Collection entries
────────────────

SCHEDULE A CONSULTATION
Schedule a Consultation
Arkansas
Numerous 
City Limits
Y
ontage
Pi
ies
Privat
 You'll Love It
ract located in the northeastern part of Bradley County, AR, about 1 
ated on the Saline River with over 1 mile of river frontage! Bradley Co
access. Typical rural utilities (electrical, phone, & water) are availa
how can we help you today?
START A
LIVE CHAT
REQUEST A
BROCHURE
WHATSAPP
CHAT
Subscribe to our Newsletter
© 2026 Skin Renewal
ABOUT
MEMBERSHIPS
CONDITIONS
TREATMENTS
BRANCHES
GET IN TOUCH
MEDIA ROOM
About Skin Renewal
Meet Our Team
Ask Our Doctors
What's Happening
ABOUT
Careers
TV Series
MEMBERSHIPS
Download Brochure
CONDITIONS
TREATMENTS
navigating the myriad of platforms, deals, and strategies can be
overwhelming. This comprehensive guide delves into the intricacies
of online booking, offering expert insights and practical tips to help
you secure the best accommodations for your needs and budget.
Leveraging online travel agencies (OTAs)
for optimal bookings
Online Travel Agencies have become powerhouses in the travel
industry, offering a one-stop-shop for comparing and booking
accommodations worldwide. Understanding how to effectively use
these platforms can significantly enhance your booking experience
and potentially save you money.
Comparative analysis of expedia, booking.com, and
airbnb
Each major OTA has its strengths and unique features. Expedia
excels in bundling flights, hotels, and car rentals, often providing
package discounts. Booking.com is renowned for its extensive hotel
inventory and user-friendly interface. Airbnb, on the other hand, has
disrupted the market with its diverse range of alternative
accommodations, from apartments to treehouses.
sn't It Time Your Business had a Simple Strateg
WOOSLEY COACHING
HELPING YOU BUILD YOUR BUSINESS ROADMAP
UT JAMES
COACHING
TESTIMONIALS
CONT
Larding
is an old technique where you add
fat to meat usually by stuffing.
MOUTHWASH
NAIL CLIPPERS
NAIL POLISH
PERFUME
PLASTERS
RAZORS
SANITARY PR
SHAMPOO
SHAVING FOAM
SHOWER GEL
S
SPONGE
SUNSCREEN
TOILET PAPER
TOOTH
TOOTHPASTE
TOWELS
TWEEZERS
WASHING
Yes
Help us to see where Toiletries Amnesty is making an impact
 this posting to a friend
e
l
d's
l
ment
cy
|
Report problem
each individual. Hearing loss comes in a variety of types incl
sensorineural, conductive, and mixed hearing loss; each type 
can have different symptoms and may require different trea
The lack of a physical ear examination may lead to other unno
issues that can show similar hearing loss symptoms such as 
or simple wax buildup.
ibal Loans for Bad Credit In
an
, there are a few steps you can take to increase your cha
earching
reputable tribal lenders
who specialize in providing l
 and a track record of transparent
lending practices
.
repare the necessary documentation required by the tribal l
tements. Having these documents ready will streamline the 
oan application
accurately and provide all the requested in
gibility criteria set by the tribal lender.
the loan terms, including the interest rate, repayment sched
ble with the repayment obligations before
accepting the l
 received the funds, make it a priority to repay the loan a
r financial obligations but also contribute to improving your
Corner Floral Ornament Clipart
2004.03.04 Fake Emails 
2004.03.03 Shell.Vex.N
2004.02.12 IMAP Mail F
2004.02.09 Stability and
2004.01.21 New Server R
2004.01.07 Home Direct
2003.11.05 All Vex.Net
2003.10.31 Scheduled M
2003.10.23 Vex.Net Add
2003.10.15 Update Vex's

────────────────

TASK:
If a line in the records above has the word "travel", copy it out.

FINISHED EXERCISE:
Leveraging online travel agencies (OTAs)
Online Travel Agencies have become powerhouses in the travel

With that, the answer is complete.